**Exercise 1**
Write out the passage of the numba debugging thread from "If this is not" to "no spindles detected.".
**Exercise 2**
Decide whether each statement below agrees with the numba debugging thread. Answer yes or no for each, and quote the words of the thread that decide it.
(a) Adding a small value to the denominator made spindles appear again on remrama's system.
(b) Setting nopython=False does not fix the problem.
(c) The owner thinks the error was introduced in #86.
**Exercise 3**
Carry on the numba debugging thread from its last sentence.

*** Excerpt to read ***

Based on printing stuff to debug, the breakdown occurs at rden. It's value is nan, and so the final returned value, a division of rden, is also nan. And so the returned numba list of r values is all nan.

So why is rden = nan on some systems but not others? I HAVE NO IDEA! The biggest mystery -- and I wouldn't believe me if I told me this -- is that the problem goes away if I add a print line right before or after the rden calculation, and only there. I'm NOT KIDDING. You can find some similar experiences on stackoverflow (eg) where printing inside a numba function causes unexpected behavior, and most thoughts are that it has to do with the nopython compiling from numba. Maybe using print with nopython=True causes weirdness. But noone seems to have any solution, probably because like in our situation the problem doesn't reproduce across systems.

jfc

@remrama
Copy link
Collaborator

remrama commented Dec 2, 2022

The only immediate solution I can think of is hideous. You could do some kind of check with the return from _corr and if you don't like it you could use pearsonr from scipy instead. Not sure what to do exactly.

@raphaelvallat
Copy link
Owner Author

Thanks so much @remrama for your in-depth investigation! So I think the error was introduced in #86. Interestingly, someone opened a very similar PR on antropy recently, and their solution was not to do an if..else statement, but instead to add a very small value to the denominator to avoid division by zero error.

Can you please try to run the code with:

import sys
eps = sys.float_info.epsilon

@jit("float64(float64[:], float64[:])", nopython=True)
def _corr(x, y):
    """Fast Pearson correlation."""
    n = x.size
    mx, my = x.mean(), y.mean()
    xm2s, ym2s, r_num = 0, 0, 0
    for i in range(n):
        xm = x[i] - mx
        ym = y[i] - my
        r_num += xm * ym
        xm2s += xm**2
        ym2s += ym**2
    r_d1 = np.sqrt(xm2s)
    r_d2 = np.sqrt(ym2s)
    r_den = r_d1 * r_d2
    return r_num / (r_den + eps)

If this is not working you can just do:

return r_num / (r_den + 10e-9)

@remrama
Copy link
Collaborator

remrama commented Dec 6, 2022

@raphaelvallat this doesn't solve the problem :/ Still no spindles detected.

I think this issue is different from that in Antropy, because when working properly (on most systems it seems), the r_den values are nowhere near zero! If I understand it correctly, which I'm not sure I do.

The current behavior is still truly bizarre to me. See here, showing no spindles found when making the zero-adjustment.

no_spindles_found

But with SAME technical code but now printing r_den, everything works completely as expected... Literally adding a print brings r_den to life 🧟 🤔

spindles_found_when_printing

@raphaelvallat
Copy link
Owner Author

It is truly bizarre.. Do you get the same bug when setting nopython=False?

I think we'll need to somehow re-implement this function then. The issue is that the spindles detection is already quite slow, and I fear that it will be even worse if we switch to np.corrcoef or scipy.stats.pearson... I'm out sick this week but I can run some benchmarks next week.

@remrama
Copy link
Collaborator

remrama commented Dec 9, 2022

Setting nopython=False does not help, but I think it makes sense because the compilation isn't failing and so that isn't changing behavior in our case. I think that only changes the fallback behavior if the initial compilation fails, which would've raised earlier errors if it happened. What we want to do is force the use of the fallback object mode. To do that, we can add forceobj=True, and that makes it work.

*** Information given ***

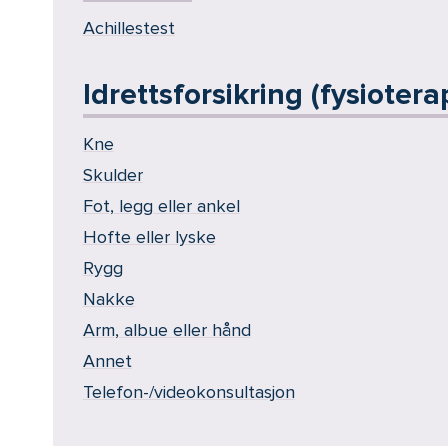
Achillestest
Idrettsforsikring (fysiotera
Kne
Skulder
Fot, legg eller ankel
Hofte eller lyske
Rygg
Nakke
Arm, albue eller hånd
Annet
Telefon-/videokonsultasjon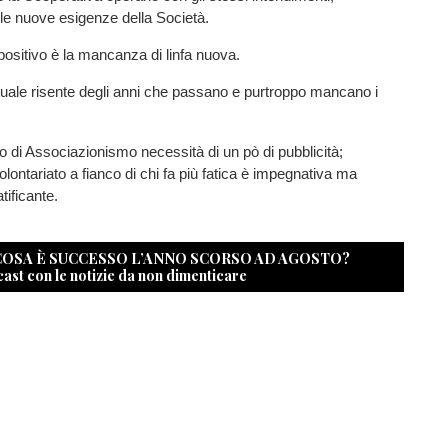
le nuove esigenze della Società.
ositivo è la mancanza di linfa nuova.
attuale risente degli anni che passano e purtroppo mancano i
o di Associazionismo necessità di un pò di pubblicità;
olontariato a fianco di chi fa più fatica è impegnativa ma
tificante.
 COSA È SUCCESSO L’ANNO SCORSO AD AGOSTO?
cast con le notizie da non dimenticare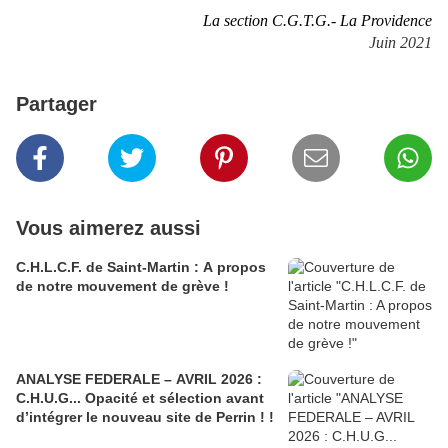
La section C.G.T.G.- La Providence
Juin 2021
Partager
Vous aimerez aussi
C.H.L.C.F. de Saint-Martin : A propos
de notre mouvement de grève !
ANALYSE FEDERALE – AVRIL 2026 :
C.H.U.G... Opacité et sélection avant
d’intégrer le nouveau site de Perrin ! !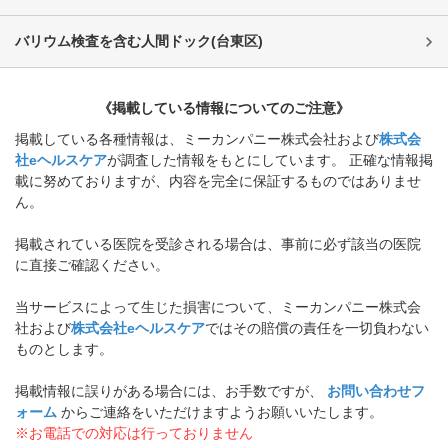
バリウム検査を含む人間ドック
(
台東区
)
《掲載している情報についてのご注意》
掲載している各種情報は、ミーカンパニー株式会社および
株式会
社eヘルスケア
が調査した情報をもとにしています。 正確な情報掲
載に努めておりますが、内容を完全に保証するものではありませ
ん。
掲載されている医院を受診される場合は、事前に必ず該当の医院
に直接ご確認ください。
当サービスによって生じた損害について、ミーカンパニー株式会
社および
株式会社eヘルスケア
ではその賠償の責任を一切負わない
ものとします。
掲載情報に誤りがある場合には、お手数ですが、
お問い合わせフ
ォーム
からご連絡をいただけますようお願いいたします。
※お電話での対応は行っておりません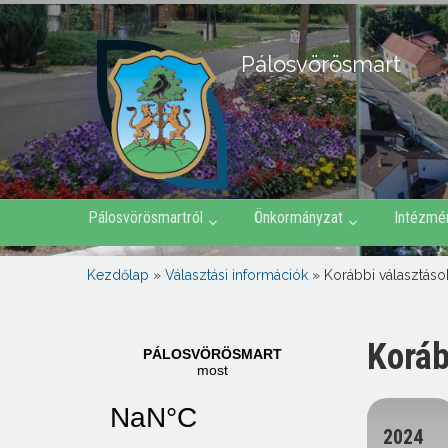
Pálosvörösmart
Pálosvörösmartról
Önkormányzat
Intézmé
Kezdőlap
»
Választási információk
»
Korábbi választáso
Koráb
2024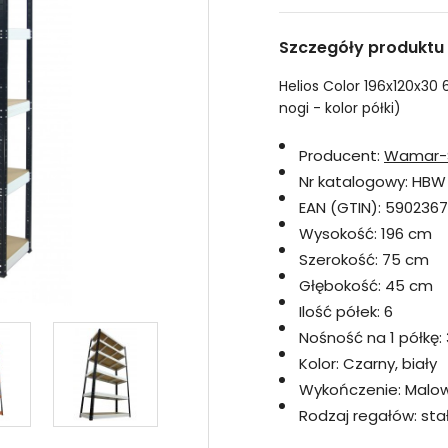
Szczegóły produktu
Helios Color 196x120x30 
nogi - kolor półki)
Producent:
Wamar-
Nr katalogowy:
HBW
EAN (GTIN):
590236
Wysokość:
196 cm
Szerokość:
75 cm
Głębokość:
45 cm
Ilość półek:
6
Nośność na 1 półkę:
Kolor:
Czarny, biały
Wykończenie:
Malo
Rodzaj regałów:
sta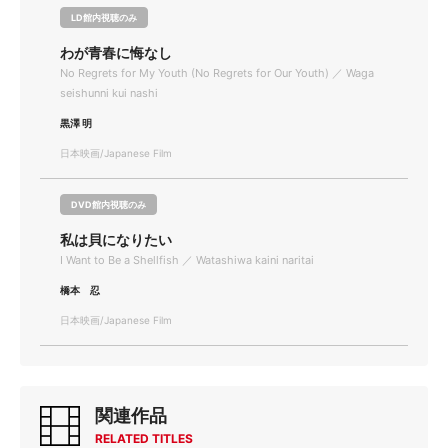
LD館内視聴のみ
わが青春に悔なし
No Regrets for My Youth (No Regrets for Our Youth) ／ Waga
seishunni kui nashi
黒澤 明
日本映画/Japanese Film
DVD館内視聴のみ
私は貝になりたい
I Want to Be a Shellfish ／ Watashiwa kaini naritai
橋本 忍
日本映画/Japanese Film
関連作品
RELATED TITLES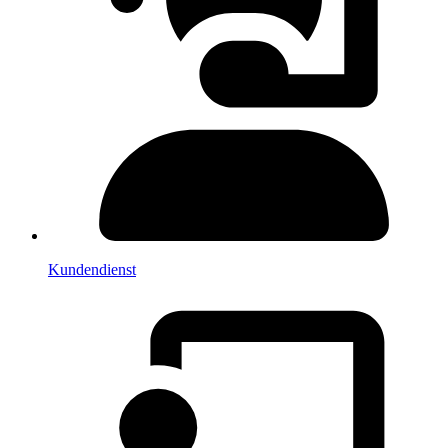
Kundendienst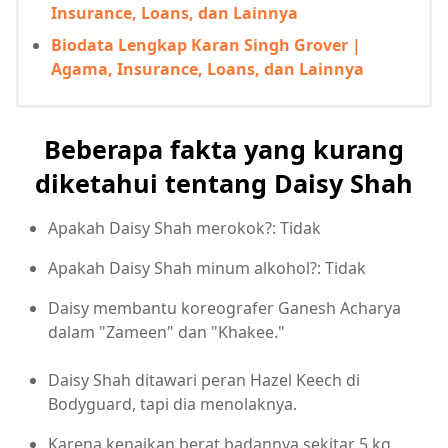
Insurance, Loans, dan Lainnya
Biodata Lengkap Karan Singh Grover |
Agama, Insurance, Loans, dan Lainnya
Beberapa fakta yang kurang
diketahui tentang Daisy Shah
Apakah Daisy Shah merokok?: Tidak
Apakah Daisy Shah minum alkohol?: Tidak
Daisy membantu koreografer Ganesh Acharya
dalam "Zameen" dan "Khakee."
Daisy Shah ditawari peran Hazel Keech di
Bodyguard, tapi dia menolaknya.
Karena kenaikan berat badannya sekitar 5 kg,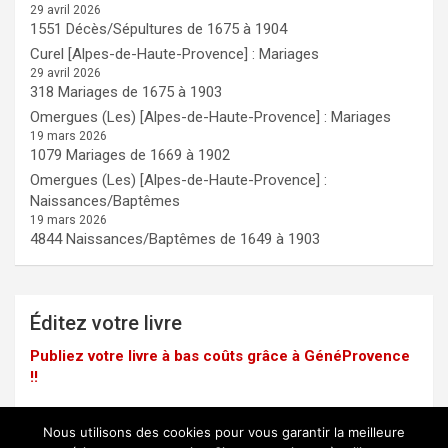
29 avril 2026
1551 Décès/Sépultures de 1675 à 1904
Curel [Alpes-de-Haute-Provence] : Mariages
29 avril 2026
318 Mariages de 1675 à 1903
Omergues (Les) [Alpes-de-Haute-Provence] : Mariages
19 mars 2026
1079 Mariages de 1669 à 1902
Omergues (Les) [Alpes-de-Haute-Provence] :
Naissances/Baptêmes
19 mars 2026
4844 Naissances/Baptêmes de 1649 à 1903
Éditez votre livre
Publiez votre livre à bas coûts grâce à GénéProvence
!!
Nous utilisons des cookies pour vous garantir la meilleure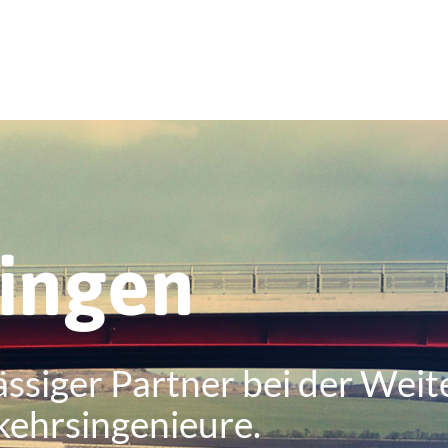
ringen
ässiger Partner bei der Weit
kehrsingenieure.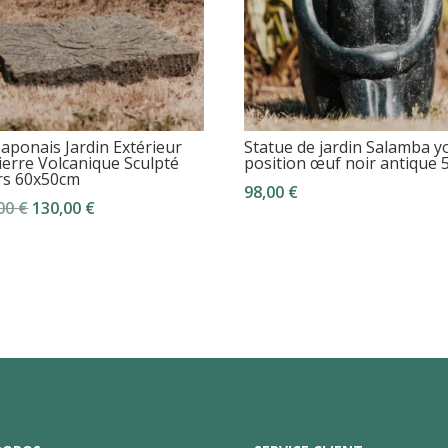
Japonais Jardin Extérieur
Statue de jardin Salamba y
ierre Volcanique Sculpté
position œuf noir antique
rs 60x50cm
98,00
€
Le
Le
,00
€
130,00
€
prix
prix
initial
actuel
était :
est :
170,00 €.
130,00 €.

***
*** Information given ***

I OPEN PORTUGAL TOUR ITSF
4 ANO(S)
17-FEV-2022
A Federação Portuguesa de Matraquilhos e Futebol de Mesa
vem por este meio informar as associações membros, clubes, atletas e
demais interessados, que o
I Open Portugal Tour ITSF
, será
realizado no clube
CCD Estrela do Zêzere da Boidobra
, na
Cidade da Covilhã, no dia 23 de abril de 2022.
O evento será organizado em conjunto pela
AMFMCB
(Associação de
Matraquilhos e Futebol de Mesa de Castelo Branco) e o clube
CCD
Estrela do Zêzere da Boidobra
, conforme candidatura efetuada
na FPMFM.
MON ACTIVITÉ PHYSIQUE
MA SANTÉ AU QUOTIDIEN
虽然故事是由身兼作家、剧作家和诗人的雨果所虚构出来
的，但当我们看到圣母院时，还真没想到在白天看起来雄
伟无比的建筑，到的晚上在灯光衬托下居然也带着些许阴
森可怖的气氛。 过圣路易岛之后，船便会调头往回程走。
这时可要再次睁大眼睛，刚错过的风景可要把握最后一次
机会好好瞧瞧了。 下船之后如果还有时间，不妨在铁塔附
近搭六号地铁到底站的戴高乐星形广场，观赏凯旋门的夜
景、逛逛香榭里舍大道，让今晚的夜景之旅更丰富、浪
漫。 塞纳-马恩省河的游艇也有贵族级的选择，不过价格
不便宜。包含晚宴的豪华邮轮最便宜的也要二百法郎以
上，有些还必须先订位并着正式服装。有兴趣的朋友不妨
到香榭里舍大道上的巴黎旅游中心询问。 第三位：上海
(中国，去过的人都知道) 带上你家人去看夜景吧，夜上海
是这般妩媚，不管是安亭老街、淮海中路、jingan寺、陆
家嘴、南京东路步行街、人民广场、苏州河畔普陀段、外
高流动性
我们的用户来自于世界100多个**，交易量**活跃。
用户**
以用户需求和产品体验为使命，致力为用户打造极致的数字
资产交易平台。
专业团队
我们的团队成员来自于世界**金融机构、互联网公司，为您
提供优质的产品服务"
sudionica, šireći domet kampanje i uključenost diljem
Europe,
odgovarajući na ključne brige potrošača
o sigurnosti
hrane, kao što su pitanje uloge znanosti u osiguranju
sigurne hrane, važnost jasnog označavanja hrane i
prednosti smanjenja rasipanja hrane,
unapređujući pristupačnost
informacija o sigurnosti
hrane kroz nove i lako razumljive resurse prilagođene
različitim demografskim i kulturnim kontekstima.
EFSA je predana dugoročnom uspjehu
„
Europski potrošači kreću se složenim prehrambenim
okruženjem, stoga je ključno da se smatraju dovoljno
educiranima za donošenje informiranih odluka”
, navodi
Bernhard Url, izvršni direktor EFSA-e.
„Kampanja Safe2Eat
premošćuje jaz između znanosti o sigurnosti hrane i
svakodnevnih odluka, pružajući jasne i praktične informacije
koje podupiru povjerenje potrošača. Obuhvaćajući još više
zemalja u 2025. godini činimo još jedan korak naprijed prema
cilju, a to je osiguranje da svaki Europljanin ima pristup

***
*** Information given ***

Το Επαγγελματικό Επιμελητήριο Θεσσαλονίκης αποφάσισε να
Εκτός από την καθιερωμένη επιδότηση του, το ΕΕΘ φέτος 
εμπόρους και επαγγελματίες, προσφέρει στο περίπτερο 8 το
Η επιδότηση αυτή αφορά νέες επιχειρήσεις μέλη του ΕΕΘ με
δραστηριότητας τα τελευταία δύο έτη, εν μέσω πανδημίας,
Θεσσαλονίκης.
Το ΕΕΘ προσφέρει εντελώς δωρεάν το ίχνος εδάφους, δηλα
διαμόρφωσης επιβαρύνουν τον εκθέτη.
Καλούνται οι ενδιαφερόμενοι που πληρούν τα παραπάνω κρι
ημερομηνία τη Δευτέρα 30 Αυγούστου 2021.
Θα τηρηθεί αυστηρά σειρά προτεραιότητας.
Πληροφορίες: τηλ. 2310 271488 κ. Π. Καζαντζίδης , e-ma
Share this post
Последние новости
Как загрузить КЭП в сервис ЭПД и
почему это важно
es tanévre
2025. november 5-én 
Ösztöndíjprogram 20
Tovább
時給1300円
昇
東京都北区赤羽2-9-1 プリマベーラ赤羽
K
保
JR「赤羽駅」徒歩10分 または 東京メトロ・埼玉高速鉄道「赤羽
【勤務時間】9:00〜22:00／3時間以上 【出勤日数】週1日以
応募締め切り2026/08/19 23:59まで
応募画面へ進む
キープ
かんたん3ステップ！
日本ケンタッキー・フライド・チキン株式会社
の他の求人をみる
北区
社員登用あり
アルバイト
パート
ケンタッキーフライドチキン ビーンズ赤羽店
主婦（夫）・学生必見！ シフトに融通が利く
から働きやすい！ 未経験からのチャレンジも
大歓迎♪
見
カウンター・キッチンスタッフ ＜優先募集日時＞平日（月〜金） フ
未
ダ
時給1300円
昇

***

**Expected answer 1**
If this is not working you can just do:

return r_num / (r_den + 10e-9)

@remrama
Copy link
Collaborator

remrama commented Dec 6, 2022

@raphaelvallat this doesn't solve the problem :/ Still no spindles detected.

**Expected answer 2**
(a) No: "@raphaelvallat this doesn't solve the problem :/ Still no spindles detected."
(b) Yes: "Setting nopython=False does not help"
(c) Yes: "So I think the error was introduced in #86."

**Expected answer 3**
But the problem is, there are 100 other things that also fix the problem, and they all fix the problem independently. I've been racking my brain to try and figure out what common underlying change is going on in Numba when any of these fixes are used:

Things that fix _corr()

  • Set forceobj=True - I didn't find this too useful once I realized there were other fixes. It's basically saying it works when treated as normal Python code, but in these other patches it doesn't have to be.
  • Set fastmath=True - This felt like it was going to be informative because it changes the underlying computations, so this would've made total sense. But alas, you can revert back to default fastmath=False and all the next things will will fix it.
  • Set signature to "float64(float64[::1], float64[::1])" or just remove it entirely - We're using 1d arrays that should comply with both C- and F-contiguous expectations (check with the ndarray.flags), so I think the current signature specification of A-contiguous is supposed to work. And it does on most systems. But not here, though you can fix the OG problem by telling numba to expect C-contiguous, or don't tell it anything at all and it will infer it as C.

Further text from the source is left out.